Figure 3. Tissue-specific luciferase assay (TSLA)

a, Schematic drawings of the TSLA strategy. b-d, Luminescence images of TOC::LUC (b), TOC1/SUC2-TSLA (c) and TOC1/CaMV 35S-TSLA (d) seedlings grown under L/D for 10 days. Right panels shows enlarged cotyledons surrounded by white boxes. Bar=1 cm (left) and 1 mm (right). e, f, Real time monitoring of the luminescence of 10-day-old TOC1/SUC2-TSLA #3 (n=6) and TOC1/CaMV 35S-TSLA #3 (n=12) seedlings (e), and CCA1/SUC2-TSLA #12 (n=14) and CCA1/CaMV 35S-TSLA #2 (n=12) seedlings (f) under L/D and free-running conditions. Mean±SD. cps; counts per second. Signals after subtraction of background noise are shown. Period lengths calculated by FFT-NLLS are shown in the Extended Data Fig. 7e.

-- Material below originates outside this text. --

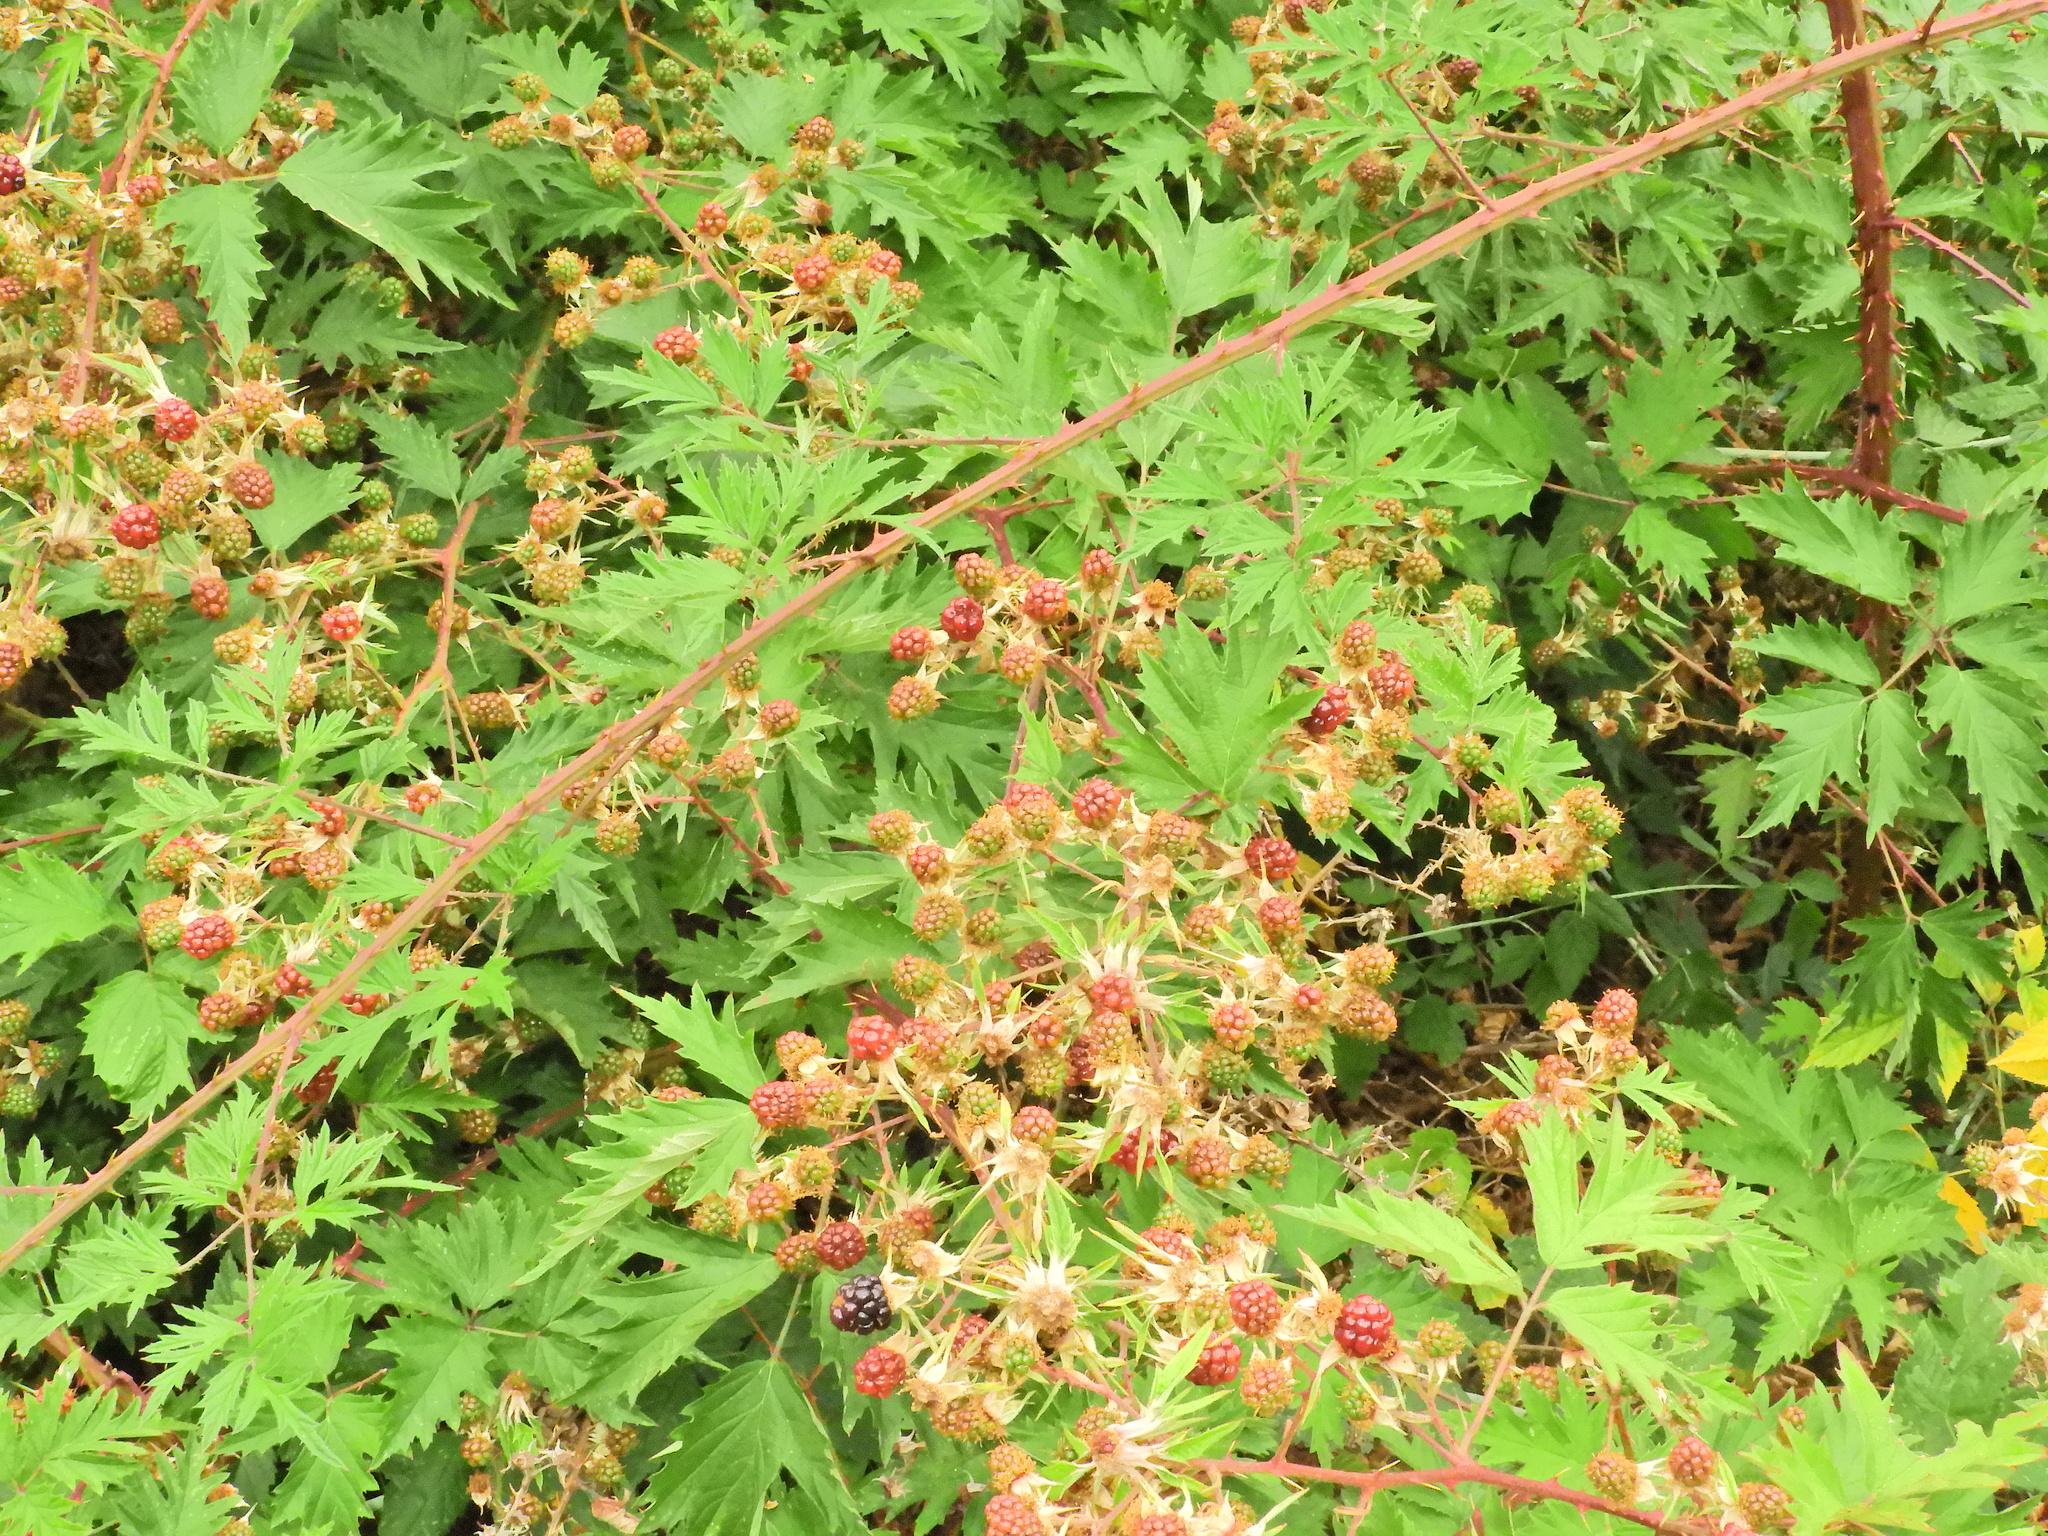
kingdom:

Figure 4. The vasculature clock is robust and dominant to other clocks

a, TOC1 expression in whole leaf and vasculature under L/D and continuous light free-running conditions. Days 5 to 9 and day 12 are shown. Mean±SEM (days 5-9, n=3, and day 12, n=4). b, Luminescence of TOC1::LUC (n=22) and TOC1::LUC; SUC2::CCA1 #18 (n=24) seedlings grown under L/D and continuous light free-running conditions. Days 5 to 9 are shown. Mean±SD. c, TOC1 expression in whole leaf, mesophyll, and vasculature from 10-day-old wild type, CAB3::CCA1 and SUC2::CCA1 seedlings. Plants were grown under L/D for 5 days and then transferred into free-running conditions and analyzed. Mean±SEM (n=3). d, Flowering time and FT expression analysis under LD. Mean±SD (n=12). Promoters of 3-KETOACYL-COA SYNTHASE 6 (CER6), UNUSUAL FLORAL ORGAN (UFO), and TERPENE SYNTHASE-LIKE SEQUENCE-1,8-CINEOLE (TPS-CIN) were used as epidermis-, shoot apical meristem-, and hypocotyl/root promoters, respectively. FT expression was detected at ZT16 of LD grown 10-day-old seedlings. Mean±SD (n=3). a, c, d, The gene expression was checked by qPCR. e, Our model proposes that vasculature (phloem companion cells) clock and mesophyll clock asymmetrically affect each other in leaves. Through long and short-distance signaling, the vasculature clock regulates the mesophyll clock and photoperiodic flowering.